I have a simple a.docx file which only contains the word a in it (just a simple example to make the point). I read in the file using readFileSync which gives a buffer. My goal is to append another buffer to it (from another .docx file) and end up with a merged .docx file.
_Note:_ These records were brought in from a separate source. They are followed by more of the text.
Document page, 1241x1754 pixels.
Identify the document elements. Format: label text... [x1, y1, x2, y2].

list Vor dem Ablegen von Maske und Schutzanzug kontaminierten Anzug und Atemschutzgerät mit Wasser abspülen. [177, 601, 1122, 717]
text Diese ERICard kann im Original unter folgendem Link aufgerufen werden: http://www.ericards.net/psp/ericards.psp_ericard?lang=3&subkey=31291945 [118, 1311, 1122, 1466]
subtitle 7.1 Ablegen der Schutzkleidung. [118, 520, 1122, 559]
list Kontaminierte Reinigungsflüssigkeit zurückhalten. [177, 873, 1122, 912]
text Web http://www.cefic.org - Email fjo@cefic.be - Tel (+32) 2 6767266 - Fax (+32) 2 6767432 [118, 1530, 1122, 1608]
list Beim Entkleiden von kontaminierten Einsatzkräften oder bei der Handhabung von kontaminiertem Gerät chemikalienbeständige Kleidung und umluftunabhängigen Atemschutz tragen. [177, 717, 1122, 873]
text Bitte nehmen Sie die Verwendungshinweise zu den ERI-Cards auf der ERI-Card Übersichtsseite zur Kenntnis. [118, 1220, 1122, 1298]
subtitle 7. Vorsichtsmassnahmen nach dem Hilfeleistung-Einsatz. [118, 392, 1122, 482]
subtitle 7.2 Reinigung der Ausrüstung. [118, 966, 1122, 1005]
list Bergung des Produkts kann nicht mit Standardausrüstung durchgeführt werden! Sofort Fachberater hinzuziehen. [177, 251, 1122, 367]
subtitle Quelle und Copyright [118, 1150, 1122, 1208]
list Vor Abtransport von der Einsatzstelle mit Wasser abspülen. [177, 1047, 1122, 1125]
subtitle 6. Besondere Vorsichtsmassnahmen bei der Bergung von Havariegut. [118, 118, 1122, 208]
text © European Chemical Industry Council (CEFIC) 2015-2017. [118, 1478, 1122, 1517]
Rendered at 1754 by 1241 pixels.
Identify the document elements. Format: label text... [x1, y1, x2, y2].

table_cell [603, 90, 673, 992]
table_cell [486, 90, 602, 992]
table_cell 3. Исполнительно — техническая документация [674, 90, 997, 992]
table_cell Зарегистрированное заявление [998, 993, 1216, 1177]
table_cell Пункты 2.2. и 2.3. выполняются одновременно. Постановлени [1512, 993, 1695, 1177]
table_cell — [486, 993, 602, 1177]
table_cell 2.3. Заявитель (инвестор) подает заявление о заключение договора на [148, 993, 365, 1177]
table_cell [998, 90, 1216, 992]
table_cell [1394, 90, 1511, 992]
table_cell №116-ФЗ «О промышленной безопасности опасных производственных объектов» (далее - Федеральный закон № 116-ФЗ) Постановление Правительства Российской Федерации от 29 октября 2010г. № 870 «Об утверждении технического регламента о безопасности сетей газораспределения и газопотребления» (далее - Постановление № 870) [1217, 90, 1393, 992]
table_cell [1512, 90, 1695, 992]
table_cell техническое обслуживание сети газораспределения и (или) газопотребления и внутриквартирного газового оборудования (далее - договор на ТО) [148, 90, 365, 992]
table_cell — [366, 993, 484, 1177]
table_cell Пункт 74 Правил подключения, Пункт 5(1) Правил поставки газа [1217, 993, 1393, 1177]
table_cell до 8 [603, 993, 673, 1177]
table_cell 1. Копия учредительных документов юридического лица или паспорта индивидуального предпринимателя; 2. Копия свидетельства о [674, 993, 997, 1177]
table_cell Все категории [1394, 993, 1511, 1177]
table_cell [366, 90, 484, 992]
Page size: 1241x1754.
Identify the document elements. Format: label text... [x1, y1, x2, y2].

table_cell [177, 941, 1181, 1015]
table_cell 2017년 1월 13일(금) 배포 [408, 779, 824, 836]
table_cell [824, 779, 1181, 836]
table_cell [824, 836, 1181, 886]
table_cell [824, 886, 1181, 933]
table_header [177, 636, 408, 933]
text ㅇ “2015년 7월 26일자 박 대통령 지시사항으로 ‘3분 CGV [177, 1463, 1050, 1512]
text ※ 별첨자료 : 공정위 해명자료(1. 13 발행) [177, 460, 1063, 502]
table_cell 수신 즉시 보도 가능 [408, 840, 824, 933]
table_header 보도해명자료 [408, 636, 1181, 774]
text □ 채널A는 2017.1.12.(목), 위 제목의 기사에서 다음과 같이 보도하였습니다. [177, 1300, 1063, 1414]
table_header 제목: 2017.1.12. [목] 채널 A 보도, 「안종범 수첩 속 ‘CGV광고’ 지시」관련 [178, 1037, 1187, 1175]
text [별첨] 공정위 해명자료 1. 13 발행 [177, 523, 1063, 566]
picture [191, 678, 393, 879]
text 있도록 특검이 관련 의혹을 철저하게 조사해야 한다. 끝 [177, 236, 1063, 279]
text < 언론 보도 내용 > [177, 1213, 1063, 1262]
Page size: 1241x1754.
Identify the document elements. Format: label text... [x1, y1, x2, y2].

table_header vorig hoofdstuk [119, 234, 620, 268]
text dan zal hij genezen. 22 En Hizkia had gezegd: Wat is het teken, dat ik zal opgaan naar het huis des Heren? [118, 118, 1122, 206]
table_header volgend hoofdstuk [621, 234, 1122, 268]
Here is what I did to test:

var buf = fs.readFileSync(path.resolve(__dirname, "a.docx"));
console.log(buf);
console.log(Buffer.concat([buf, buf]));

Gives:

<Buffer 50 4b 03 04 0a 00 00 00 00 00 00 00 21 00 df a4 d2 6c 20 05 00 00 20 05 00 00 13 00 00 00 5b 43 6f 6e 74 65 6e 74 5f 54 79 70 65 73 5d 2e 78 6d 6c 3c ... 51319 more bytes>
<Buffer 50 4b 03 04 0a 00 00 00 00 00 00 00 21 00 df a4 d2 6c 20 05 00 00 20 05 00 00 13 00 00 00 5b 43 6f 6e 74 65 6e 74 5f 54 79 70 65 73 5d 2e 78 6d 6c 3c ... 102688 more bytes>

As expected (double the bytes). However, when I save the new concatenated buffer with the following:

fs.writeFileSync(
    path.resolve(__dirname, "hello.docx"),
    Buffer.concat([buf, buf])
  );

... and try to open the resulting hello.docx file, I get: Output Document Error

If I click "Yes", the document simply displays the original a.docx file without the expected duplication - why is this happening?


Solution

  • Concatenating a DOCX file to itself at the byte level simply doesn't produce a viable DOCX file.

    You've entirely disregarded multiple levels of abstraction, specified in thousands of pages of standards documents. Read up on OOXML and WordProcessingML. Minimally, you'll want to use Zip and XML processing libraries. More likely, you'll want to find a higher-level DOCX/OOXML library to help.

    Word just happened to be able to repair your mangled "DOCX" file to show you its original form. That speaks more to the robustness of Word's repair capabilities than it does to the file being a proper DOCX document.